Dataset entries:
<<<<

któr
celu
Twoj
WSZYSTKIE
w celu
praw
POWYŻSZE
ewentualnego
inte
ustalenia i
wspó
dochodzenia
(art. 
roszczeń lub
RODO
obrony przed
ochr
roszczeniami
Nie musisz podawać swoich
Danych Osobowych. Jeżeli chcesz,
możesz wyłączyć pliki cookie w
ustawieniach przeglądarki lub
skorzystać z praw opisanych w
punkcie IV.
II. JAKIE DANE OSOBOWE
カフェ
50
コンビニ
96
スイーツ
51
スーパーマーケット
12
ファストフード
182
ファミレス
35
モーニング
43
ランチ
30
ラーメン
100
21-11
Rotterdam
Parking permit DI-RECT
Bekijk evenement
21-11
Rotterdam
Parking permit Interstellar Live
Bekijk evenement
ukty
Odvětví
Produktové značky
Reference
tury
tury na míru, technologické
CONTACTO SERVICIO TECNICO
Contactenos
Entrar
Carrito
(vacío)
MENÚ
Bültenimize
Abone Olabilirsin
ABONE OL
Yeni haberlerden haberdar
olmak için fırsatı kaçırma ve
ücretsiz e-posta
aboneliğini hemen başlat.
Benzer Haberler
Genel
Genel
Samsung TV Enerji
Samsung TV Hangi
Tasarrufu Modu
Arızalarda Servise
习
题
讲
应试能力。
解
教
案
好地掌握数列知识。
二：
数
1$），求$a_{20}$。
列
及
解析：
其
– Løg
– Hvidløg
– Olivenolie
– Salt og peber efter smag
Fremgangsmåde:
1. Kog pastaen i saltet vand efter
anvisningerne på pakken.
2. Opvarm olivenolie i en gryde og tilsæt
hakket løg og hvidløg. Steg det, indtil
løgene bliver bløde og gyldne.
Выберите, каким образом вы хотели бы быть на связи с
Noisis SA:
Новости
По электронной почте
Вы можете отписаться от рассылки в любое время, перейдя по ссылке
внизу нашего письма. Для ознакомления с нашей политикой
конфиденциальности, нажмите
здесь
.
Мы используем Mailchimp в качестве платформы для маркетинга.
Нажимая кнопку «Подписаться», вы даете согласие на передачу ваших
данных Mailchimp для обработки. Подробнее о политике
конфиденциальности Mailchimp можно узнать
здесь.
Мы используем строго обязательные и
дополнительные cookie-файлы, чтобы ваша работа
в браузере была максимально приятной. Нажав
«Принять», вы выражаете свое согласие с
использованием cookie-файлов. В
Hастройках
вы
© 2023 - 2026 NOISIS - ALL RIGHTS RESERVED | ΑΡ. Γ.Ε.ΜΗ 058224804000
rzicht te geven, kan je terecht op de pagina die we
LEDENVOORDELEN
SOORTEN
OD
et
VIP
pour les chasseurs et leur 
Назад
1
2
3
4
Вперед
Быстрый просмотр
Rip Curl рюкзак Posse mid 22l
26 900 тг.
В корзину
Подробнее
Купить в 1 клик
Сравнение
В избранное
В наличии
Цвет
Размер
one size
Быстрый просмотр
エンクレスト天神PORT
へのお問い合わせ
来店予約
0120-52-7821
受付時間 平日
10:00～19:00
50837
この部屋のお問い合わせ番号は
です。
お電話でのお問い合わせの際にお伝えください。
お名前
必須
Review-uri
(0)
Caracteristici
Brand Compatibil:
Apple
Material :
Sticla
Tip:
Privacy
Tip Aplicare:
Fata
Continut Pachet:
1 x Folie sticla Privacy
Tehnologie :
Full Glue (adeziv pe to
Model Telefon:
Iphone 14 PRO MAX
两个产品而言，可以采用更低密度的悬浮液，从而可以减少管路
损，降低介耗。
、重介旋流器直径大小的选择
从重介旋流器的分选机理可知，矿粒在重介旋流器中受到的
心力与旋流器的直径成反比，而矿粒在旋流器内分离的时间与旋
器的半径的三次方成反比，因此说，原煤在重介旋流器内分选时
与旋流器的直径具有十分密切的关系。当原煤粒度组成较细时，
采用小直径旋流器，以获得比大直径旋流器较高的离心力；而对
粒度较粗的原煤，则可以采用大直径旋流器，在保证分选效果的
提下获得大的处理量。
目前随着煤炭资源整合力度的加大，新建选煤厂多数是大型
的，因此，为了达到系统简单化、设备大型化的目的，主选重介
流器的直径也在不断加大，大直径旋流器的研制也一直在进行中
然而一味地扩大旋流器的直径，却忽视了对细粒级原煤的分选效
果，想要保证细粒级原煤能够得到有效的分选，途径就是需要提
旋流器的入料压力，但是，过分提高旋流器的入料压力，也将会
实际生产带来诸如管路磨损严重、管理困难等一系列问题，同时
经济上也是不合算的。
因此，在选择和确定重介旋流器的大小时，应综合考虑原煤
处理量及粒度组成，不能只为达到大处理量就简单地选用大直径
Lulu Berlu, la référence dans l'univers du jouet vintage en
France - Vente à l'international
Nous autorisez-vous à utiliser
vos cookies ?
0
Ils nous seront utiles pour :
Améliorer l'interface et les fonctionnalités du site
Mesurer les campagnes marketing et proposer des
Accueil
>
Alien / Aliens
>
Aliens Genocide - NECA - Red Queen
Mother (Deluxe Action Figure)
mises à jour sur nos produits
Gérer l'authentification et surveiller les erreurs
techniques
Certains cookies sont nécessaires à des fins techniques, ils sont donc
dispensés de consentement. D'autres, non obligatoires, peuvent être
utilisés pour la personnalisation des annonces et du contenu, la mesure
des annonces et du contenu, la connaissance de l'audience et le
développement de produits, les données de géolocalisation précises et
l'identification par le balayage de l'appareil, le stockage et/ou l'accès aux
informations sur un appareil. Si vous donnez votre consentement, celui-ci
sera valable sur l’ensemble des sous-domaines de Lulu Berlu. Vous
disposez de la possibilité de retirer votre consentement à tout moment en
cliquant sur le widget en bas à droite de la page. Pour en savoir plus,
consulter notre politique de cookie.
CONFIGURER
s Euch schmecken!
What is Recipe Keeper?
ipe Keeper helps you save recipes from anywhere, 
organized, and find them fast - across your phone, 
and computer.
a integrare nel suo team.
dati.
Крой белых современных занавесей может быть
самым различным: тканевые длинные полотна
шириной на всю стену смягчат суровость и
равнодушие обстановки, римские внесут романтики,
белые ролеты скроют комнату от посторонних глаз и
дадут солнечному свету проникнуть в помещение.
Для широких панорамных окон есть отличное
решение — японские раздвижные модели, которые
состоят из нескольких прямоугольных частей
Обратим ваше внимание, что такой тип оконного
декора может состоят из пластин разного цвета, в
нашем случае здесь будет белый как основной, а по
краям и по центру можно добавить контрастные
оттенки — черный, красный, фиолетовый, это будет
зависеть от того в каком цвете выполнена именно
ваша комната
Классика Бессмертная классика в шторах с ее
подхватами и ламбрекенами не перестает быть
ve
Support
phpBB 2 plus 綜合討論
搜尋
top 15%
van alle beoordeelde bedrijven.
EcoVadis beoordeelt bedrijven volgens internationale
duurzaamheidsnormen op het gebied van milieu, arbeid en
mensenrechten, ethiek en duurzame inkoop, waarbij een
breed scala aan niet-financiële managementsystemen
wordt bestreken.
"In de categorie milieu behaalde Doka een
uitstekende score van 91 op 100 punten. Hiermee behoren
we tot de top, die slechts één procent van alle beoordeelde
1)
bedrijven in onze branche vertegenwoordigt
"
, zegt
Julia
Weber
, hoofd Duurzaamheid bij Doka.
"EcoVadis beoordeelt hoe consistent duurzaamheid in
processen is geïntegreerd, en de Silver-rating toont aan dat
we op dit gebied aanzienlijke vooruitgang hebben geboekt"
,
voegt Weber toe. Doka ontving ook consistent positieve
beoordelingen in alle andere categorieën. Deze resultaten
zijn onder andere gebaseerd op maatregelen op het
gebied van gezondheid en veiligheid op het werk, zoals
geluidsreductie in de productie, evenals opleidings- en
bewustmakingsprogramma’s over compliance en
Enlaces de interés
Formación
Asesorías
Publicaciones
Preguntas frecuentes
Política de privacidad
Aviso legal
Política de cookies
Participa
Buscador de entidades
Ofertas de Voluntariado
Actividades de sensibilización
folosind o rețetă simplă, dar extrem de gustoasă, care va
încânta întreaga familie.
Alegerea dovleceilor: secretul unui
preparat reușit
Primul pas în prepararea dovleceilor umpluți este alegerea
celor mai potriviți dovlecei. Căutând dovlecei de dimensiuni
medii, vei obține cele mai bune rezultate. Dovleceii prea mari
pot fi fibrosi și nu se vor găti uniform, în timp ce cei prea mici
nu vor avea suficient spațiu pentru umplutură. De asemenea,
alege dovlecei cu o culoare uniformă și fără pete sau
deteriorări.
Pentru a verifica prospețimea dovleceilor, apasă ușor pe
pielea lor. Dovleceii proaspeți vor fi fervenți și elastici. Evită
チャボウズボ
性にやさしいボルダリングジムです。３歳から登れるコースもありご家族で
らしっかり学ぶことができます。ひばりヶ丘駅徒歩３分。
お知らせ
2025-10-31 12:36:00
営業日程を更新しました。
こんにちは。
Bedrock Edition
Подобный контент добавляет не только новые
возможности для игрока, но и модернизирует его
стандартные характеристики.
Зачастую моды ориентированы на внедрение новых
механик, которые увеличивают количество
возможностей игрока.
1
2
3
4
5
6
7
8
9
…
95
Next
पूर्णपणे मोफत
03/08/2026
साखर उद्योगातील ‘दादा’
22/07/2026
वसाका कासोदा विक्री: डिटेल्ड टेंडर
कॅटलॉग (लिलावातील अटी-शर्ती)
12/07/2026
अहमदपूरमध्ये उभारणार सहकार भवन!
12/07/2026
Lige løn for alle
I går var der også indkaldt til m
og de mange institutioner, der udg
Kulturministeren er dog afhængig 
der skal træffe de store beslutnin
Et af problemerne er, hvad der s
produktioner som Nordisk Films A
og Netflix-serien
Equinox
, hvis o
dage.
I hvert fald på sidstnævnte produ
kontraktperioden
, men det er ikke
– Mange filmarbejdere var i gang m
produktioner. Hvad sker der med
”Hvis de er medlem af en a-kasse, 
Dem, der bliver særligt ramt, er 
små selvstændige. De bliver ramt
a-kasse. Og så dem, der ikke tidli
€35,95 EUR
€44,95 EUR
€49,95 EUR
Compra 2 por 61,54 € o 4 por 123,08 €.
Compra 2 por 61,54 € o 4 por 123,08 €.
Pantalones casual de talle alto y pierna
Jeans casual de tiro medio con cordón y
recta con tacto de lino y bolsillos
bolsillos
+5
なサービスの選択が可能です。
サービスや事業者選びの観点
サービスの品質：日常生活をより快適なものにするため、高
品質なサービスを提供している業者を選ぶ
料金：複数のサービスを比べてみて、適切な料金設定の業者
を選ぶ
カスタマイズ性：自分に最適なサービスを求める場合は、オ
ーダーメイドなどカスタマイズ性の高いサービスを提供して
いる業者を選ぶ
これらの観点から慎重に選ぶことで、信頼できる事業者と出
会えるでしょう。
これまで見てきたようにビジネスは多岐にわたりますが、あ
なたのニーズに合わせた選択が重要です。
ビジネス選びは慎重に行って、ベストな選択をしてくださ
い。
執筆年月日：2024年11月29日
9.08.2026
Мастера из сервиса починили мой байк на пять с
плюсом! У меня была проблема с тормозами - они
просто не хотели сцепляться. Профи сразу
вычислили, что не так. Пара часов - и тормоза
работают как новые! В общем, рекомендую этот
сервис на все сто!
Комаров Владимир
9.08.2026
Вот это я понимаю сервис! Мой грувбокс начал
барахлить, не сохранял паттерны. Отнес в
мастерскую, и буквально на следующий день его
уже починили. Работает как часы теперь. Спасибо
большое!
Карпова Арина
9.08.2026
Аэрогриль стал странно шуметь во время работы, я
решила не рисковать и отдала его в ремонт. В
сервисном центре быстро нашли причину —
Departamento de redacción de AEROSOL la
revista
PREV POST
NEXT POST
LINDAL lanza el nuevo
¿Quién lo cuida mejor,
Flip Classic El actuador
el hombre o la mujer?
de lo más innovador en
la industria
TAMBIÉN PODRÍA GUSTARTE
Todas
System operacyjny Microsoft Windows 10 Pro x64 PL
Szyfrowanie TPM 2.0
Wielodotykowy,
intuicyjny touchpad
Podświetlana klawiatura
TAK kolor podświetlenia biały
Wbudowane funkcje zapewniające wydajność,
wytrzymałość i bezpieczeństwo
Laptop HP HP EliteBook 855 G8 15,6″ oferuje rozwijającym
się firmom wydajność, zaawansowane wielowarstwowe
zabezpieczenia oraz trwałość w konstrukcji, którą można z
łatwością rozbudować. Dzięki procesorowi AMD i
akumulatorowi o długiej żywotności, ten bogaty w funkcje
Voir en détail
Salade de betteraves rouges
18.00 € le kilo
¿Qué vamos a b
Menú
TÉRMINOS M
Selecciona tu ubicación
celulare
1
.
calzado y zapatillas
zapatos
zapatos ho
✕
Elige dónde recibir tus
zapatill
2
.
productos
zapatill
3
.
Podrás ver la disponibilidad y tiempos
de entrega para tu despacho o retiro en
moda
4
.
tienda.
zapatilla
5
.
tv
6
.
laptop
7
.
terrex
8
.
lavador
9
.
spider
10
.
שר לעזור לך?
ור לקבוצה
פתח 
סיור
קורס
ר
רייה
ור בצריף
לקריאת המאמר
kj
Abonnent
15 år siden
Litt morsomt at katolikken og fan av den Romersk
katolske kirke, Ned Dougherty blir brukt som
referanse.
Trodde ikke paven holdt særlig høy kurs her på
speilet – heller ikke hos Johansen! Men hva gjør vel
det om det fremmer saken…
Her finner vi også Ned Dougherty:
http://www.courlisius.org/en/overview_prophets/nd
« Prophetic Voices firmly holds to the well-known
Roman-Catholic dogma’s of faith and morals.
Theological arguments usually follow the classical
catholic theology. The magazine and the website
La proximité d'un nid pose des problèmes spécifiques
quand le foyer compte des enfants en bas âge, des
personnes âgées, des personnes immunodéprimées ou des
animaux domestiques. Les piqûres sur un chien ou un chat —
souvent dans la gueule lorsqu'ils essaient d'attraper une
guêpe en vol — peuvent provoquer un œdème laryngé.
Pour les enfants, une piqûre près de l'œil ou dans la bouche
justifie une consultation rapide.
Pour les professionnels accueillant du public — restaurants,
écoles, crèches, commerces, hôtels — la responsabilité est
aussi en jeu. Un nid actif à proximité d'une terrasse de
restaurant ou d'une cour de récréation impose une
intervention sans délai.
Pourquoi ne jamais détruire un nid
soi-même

>>>>

Check each line above for "contenu" and return the ones that have it.

utilisés pour la personnalisation des annonces et du contenu, la mesure
des annonces et du contenu, la connaissance de l'audience et le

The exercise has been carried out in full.